# Saved entries
· · · · · · ·

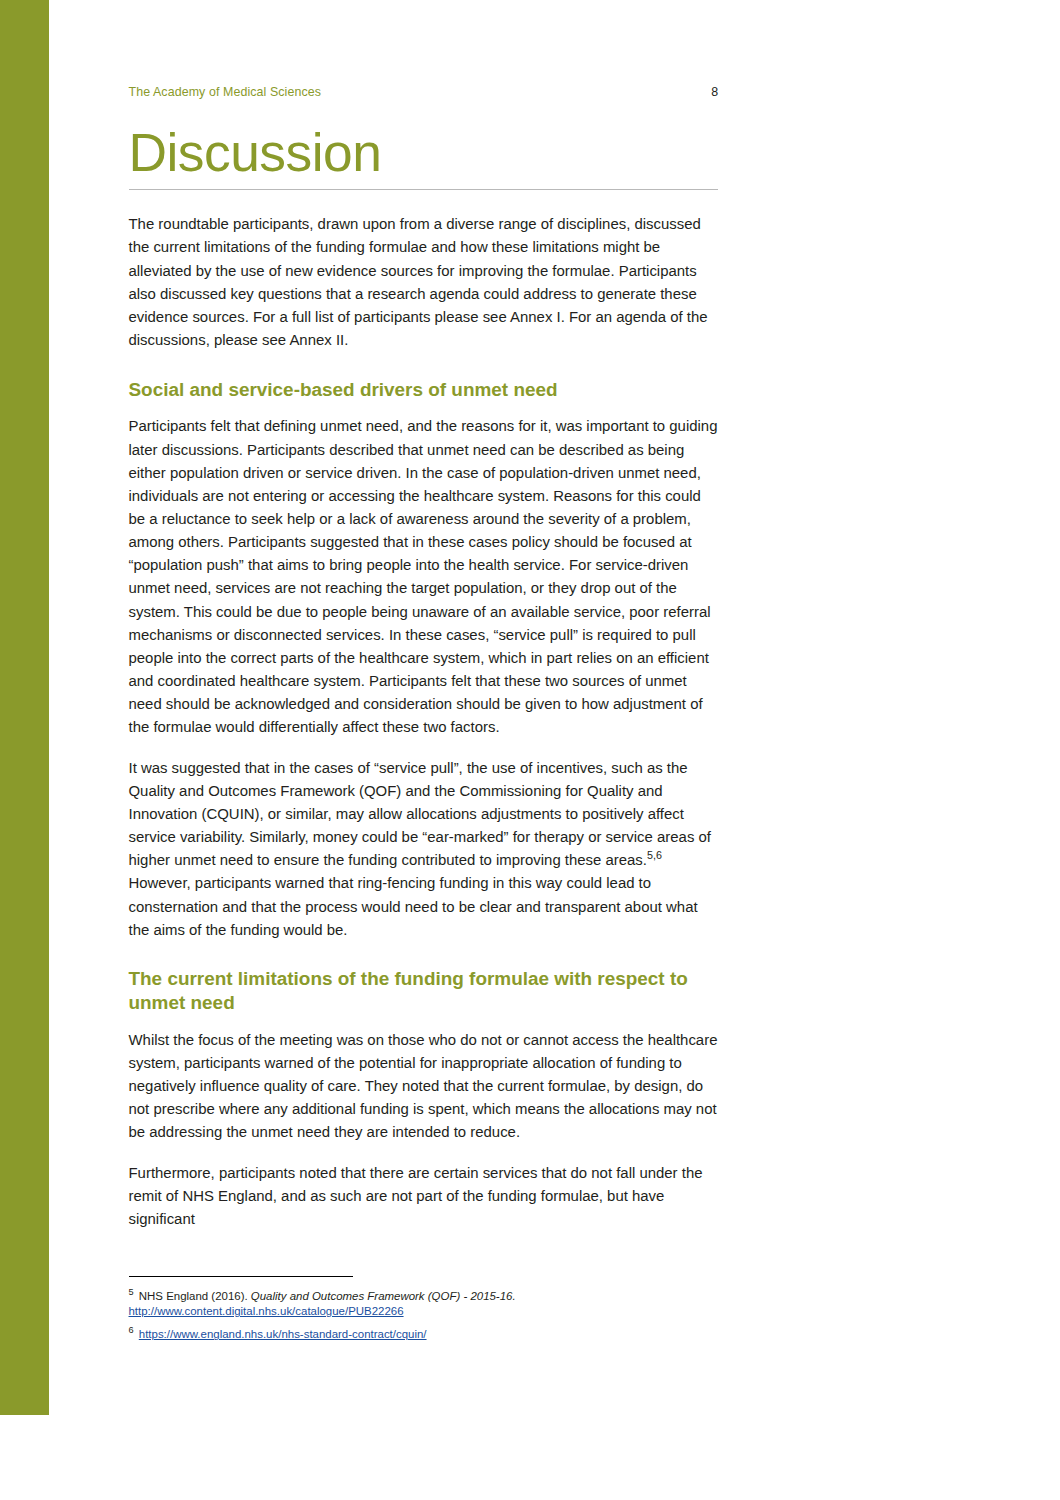The Academy of Medical Sciences 8
Discussion
The roundtable participants, drawn upon from a diverse range of disciplines, discussed the current limitations of the funding formulae and how these limitations might be alleviated by the use of new evidence sources for improving the formulae. Participants also discussed key questions that a research agenda could address to generate these evidence sources. For a full list of participants please see Annex I. For an agenda of the discussions, please see Annex II.
Social and service-based drivers of unmet need
Participants felt that defining unmet need, and the reasons for it, was important to guiding later discussions. Participants described that unmet need can be described as being either population driven or service driven. In the case of population-driven unmet need, individuals are not entering or accessing the healthcare system. Reasons for this could be a reluctance to seek help or a lack of awareness around the severity of a problem, among others. Participants suggested that in these cases policy should be focused at “population push” that aims to bring people into the health service. For service-driven unmet need, services are not reaching the target population, or they drop out of the system. This could be due to people being unaware of an available service, poor referral mechanisms or disconnected services. In these cases, “service pull” is required to pull people into the correct parts of the healthcare system, which in part relies on an efficient and coordinated healthcare system. Participants felt that these two sources of unmet need should be acknowledged and consideration should be given to how adjustment of the formulae would differentially affect these two factors.
It was suggested that in the cases of “service pull”, the use of incentives, such as the Quality and Outcomes Framework (QOF) and the Commissioning for Quality and Innovation (CQUIN), or similar, may allow allocations adjustments to positively affect service variability. Similarly, money could be “ear-marked” for therapy or service areas of higher unmet need to ensure the funding contributed to improving these areas.5,6 However, participants warned that ring-fencing funding in this way could lead to consternation and that the process would need to be clear and transparent about what the aims of the funding would be.
The current limitations of the funding formulae with respect to unmet need
Whilst the focus of the meeting was on those who do not or cannot access the healthcare system, participants warned of the potential for inappropriate allocation of funding to negatively influence quality of care. They noted that the current formulae, by design, do not prescribe where any additional funding is spent, which means the allocations may not be addressing the unmet need they are intended to reduce.
Furthermore, participants noted that there are certain services that do not fall under the remit of NHS England, and as such are not part of the funding formulae, but have significant
5 NHS England (2016). Quality and Outcomes Framework (QOF) - 2015-16.
http://www.content.digital.nhs.uk/catalogue/PUB22266
6 https://www.england.nhs.uk/nhs-standard-contract/cquin/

· · · · · · ·

# YOUR TASK
Reproduce the records verbatim, omitting all images they contain.

# ANSWER FOR THE TASK
The Academy of Medical Sciences 8
Discussion
The roundtable participants, drawn upon from a diverse range of disciplines, discussed the current limitations of the funding formulae and how these limitations might be alleviated by the use of new evidence sources for improving the formulae. Participants also discussed key questions that a research agenda could address to generate these evidence sources. For a full list of participants please see Annex I. For an agenda of the discussions, please see Annex II.
Social and service-based drivers of unmet need
Participants felt that defining unmet need, and the reasons for it, was important to guiding later discussions. Participants described that unmet need can be described as being either population driven or service driven. In the case of population-driven unmet need, individuals are not entering or accessing the healthcare system. Reasons for this could be a reluctance to seek help or a lack of awareness around the severity of a problem, among others. Participants suggested that in these cases policy should be focused at “population push” that aims to bring people into the health service. For service-driven unmet need, services are not reaching the target population, or they drop out of the system. This could be due to people being unaware of an available service, poor referral mechanisms or disconnected services. In these cases, “service pull” is required to pull people into the correct parts of the healthcare system, which in part relies on an efficient and coordinated healthcare system. Participants felt that these two sources of unmet need should be acknowledged and consideration should be given to how adjustment of the formulae would differentially affect these two factors.
It was suggested that in the cases of “service pull”, the use of incentives, such as the Quality and Outcomes Framework (QOF) and the Commissioning for Quality and Innovation (CQUIN), or similar, may allow allocations adjustments to positively affect service variability. Similarly, money could be “ear-marked” for therapy or service areas of higher unmet need to ensure the funding contributed to improving these areas.5,6 However, participants warned that ring-fencing funding in this way could lead to consternation and that the process would need to be clear and transparent about what the aims of the funding would be.
The current limitations of the funding formulae with respect to unmet need
Whilst the focus of the meeting was on those who do not or cannot access the healthcare system, participants warned of the potential for inappropriate allocation of funding to negatively influence quality of care. They noted that the current formulae, by design, do not prescribe where any additional funding is spent, which means the allocations may not be addressing the unmet need they are intended to reduce.
Furthermore, participants noted that there are certain services that do not fall under the remit of NHS England, and as such are not part of the funding formulae, but have significant
5 NHS England (2016). Quality and Outcomes Framework (QOF) - 2015-16.
http://www.content.digital.nhs.uk/catalogue/PUB22266
6 https://www.england.nhs.uk/nhs-standard-contract/cquin/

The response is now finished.